→ TASKS TO COMPLETE:
[A] In the text on reading, repeat everything from "It was then" down to "my grandparents’ home.".
[B] Translate this sentence from the text on reading into Spanish: "I was also lucky as a child that there was a reasonably well-stocked public library adjacent to my grandparents’ home."

To this day, I have a fascination with words that are, roughly speaking, synonyms, but each of which conveys a slightly different sense and which makes the exclusive use of the most familiar synonym impossible if you want to express yourself as accurately as possible.
“Confuse” and “astonish” are decent substitutes for “discombobulate”, but a close study of these words and regular encounters with them in books written by many different authors gives the skilled reader an intuitive grasp of the fine-grained differences in meaning and sense attached to each one.
One of my fondest childhood memories is going through the dictionary with my dad to underline and learn different words.
It was then that my enjoyment of separating synonyms from one another — at the level of sense — was developed.
I was also lucky as a child that there was a reasonably well-stocked public library adjacent to my grandparents’ home.
Although I could not identify with the privileged world of Boet en Saartjie in grade one storybooks featuring white children who went on holidays, my teachers at St Mary’s Primary School did an excellent job teaching me to read with comprehension. That skill enabled me to read additional books by myself, which I borrowed from the library.
As if these opportunities were not enough, my best friend’s mom was an avid reader, and visiting her house was just as good as visiting my local library. There, I would read everything from Molo Songololo magazine for children, with its wonderfully subversive political subtexts, to The Road Less Traveled by M Scott Peck. I read indiscriminately.
There can be little doubt that being taught to read with comprehension and having access to a public library were foundational pedagogical experiences in my life. Books saved my life. They provided an escape from the cycle of poverty in my community and equipped me to imagine different worlds, different ways of being, and to develop the tools to close the distance between reality and fantasy. As my vocabulary developed so too did my conceptual range, my analytic ability and my capacity to imagine life beyond the confines of apartheid zones.

→ MATERIAL PROVIDED:
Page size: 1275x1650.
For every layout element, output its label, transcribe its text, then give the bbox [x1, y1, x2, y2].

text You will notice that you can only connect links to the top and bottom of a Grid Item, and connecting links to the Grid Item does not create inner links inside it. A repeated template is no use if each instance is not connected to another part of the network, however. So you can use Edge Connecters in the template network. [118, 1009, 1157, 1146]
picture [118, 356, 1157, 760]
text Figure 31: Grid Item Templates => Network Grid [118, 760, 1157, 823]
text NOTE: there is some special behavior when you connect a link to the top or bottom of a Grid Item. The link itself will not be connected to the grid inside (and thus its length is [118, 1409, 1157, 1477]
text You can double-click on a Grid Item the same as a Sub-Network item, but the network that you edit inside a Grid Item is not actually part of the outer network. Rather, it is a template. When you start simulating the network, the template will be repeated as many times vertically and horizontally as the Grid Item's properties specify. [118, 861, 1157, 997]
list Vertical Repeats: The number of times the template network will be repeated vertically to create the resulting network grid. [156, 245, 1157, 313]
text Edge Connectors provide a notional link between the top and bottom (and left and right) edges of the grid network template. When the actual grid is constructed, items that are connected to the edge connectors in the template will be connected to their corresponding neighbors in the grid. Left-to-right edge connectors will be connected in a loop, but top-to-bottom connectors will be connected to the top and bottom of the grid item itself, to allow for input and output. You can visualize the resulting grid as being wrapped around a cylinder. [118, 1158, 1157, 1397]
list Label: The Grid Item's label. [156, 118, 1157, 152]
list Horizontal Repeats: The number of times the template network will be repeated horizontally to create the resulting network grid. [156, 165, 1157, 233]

--

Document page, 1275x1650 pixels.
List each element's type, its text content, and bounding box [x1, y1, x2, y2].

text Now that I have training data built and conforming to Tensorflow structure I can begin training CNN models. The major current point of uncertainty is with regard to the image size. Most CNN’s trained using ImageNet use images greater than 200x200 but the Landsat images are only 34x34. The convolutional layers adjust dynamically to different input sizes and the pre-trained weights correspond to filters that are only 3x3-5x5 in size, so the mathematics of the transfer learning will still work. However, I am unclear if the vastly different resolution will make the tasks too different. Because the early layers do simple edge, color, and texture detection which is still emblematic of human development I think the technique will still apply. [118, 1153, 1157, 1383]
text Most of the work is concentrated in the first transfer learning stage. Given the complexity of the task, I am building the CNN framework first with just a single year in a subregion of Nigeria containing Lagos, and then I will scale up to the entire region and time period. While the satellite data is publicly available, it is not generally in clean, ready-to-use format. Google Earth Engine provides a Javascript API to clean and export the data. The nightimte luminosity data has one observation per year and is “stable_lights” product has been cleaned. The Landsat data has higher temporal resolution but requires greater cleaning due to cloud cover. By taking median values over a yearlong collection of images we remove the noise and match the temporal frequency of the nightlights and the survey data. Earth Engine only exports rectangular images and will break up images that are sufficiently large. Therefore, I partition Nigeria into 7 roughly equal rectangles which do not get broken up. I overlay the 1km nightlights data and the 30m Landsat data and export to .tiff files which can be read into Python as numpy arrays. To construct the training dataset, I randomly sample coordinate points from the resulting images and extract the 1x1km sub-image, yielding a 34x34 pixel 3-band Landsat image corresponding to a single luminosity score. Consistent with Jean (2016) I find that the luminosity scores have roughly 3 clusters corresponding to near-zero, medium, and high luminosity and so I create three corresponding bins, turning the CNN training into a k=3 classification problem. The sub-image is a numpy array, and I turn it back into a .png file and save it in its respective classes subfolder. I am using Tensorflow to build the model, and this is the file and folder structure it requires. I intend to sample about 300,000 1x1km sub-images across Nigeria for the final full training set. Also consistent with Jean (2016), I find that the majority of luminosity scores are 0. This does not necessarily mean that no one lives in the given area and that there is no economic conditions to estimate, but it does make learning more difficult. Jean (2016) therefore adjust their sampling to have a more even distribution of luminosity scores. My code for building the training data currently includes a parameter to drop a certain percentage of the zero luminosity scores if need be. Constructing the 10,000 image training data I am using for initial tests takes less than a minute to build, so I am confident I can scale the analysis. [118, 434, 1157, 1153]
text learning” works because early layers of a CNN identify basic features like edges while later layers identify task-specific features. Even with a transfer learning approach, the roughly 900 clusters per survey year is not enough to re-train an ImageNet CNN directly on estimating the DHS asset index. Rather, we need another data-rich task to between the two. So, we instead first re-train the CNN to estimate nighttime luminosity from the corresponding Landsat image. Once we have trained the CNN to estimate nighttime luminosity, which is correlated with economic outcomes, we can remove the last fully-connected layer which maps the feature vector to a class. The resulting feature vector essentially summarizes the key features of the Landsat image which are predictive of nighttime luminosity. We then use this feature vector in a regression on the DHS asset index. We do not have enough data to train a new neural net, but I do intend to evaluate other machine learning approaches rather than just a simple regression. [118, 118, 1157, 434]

→ TASK RESPONSES:
[A]
It was then that my enjoyment of separating synonyms from one another — at the level of sense — was developed.
I was also lucky as a child that there was a reasonably well-stocked public library adjacent to my grandparents’ home.

[B] En mi infancia también tuve la suerte de que hubiera una biblioteca pública razonablemente bien surtida junto a la casa de mis abuelos.